Sensitive parameters correspond to larger absolute t-stat values among
the parameters and to smaller p-values (close to 0; commonly accepted
threshold is 0.05) (Abbaspour 2015). The SA results are shown in Table
7. Based on the sensitivity analysis the following parameter were
identified as responsive: SOL_AWC (Available water capacity of the soil
layer), RCHRG_DP (Deep aquifer percolation fraction), CH_K2 (Effective
hydraulic conductivity in main channel alluvium), SLSUBBSN (Average
Slope Length), ESCO (Soil evaporation compensation coefficient), GWQMN
(Threshold water level in the shallow aquifer for the base flow), and
ALPHA_BF (Baseflow alpha factor). Table 8 shows final parameters and
their fitted values. It is worth to mention that the SA result is the
prediction of the average changes of the objective function being
produced by changes in a given parameter as other parameters are also
changing (Khalid, Ali et al. 2016). p-factor and r-factor were also
considered for SUFI2 performance evaluation as well as measuring the
goodness of calibration (Abbaspour, Johnson et al. 2004; Abbaspour, Yang
et al. 2007). p-factor is the percentage of observations covered by the
95PPU and r-factor is the ratio of the 95PPU average thickness and the
standard deviation of the observations (Abbaspour 2015; Abbaspour,
Rouholahnejad et al. 2015). The extent from 2.5% to 97.5% of the
cumulative distribution of the simulated variable resulting from the
Latin hypercube sampling is 95PPU (Abbaspour, Johnson et al. 2004;
Abbaspour, Yang et al. 2007; Abbaspour, Rouholahnejad et al. 2015).
p-factor ranges from 0 to 1; p-factor greater than 0.7 means acceptable
goodness of fit; r-factor varies between 0 and infinity; here r-factor
less than 1.5 was considered satisfactory (Abbaspour, Johnson et al.
2004; Abbaspour, Yang et al. 2007; Abbaspour 2015; Abbaspour,
Rouholahnejad et al. 2015).
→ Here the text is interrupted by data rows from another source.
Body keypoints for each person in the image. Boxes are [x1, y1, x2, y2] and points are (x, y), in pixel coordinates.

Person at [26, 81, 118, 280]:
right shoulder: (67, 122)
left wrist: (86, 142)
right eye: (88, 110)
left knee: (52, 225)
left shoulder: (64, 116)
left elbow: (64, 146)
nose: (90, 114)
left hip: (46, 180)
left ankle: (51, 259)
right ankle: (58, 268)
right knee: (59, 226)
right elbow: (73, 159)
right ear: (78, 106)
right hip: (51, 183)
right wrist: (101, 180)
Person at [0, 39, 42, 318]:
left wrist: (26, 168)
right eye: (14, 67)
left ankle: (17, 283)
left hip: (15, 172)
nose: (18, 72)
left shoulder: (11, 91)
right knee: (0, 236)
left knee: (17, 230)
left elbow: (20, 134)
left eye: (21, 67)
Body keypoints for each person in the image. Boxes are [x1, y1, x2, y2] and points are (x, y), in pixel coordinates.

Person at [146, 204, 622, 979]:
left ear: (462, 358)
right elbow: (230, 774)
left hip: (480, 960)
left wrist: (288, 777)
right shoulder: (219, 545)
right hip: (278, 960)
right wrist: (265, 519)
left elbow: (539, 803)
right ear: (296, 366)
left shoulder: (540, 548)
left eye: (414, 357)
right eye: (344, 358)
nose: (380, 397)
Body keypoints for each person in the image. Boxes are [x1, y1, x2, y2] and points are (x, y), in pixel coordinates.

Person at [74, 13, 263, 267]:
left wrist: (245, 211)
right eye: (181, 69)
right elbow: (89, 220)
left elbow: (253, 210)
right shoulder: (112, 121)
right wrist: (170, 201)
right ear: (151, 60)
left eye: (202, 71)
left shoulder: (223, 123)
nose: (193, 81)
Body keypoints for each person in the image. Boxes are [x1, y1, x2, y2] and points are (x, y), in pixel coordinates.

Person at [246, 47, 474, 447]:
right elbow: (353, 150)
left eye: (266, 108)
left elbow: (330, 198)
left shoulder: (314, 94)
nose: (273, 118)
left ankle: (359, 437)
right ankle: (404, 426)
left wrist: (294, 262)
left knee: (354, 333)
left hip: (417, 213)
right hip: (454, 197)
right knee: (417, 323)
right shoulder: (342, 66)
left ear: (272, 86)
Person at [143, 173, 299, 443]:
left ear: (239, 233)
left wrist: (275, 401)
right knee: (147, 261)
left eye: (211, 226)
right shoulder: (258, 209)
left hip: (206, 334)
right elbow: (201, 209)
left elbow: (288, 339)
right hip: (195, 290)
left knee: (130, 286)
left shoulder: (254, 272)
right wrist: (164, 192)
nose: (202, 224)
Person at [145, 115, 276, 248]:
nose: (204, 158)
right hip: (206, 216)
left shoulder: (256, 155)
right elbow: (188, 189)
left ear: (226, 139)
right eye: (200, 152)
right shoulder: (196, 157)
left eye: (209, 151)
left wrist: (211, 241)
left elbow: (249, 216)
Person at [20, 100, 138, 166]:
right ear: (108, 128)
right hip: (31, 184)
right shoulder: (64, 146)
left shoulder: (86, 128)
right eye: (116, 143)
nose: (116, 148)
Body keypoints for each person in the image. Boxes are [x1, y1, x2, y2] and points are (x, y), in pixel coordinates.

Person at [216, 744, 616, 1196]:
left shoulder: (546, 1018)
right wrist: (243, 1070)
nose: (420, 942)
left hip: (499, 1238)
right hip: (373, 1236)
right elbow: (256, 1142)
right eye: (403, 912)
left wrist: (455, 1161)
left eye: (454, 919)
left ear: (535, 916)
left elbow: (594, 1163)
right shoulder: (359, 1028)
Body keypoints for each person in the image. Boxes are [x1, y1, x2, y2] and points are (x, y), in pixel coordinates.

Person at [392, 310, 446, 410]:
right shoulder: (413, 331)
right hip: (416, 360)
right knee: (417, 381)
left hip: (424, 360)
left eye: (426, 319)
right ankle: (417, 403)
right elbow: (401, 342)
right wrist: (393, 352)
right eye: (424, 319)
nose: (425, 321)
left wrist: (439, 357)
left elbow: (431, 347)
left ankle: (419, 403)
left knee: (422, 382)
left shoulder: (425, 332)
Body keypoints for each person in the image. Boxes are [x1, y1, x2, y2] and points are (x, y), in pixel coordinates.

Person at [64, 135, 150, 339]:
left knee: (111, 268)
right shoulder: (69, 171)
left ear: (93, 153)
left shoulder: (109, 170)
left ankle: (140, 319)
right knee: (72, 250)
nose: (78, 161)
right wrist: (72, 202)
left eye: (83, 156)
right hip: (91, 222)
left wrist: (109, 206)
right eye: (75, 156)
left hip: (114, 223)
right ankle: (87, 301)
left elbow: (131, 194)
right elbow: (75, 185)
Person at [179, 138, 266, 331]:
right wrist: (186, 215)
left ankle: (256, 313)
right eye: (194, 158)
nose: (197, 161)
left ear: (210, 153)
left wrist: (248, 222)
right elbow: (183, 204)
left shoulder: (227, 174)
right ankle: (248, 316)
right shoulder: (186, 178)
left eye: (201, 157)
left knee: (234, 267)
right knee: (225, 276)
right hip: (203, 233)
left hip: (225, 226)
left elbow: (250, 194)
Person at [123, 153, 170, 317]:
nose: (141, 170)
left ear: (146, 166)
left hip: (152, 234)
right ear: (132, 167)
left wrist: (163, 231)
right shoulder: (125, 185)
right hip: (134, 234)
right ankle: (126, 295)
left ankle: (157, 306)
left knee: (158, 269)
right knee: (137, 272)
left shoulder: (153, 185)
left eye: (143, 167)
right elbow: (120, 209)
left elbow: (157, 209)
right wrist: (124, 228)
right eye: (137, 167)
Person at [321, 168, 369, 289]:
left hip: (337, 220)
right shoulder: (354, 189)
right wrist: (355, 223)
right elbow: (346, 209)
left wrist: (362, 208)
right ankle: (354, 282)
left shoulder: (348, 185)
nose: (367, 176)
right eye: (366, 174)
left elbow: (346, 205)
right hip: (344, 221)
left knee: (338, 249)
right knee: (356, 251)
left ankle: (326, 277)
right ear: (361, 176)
Table 6 shows the goodness of fit metrics.
The selected parameters were used to calibrate SWAT at two USGS site
(Newton (USGS2361000) and Bellwood (USGS2361500)) for subbasins 29 and
52, respectively. Observed data from the later site is used for SA and
uncertainty analysis. The number of simulations was 450 with 4
iteration. SWAT was performed for period from 1998 to 2013. From 1998 to
2000 was considered as warm up; from 2001 to 2010 was the calibration
period and from 2010 to 2013 was the validation period. Given the final
values for the model performance metrics (Table 6) and the accepted
thresholds, it was determined SWAT stream flow estimation for the UCS
was efficient. Figure 2 shows the calibration result for both
calibration (2001-2010) and validation period (2011-2013).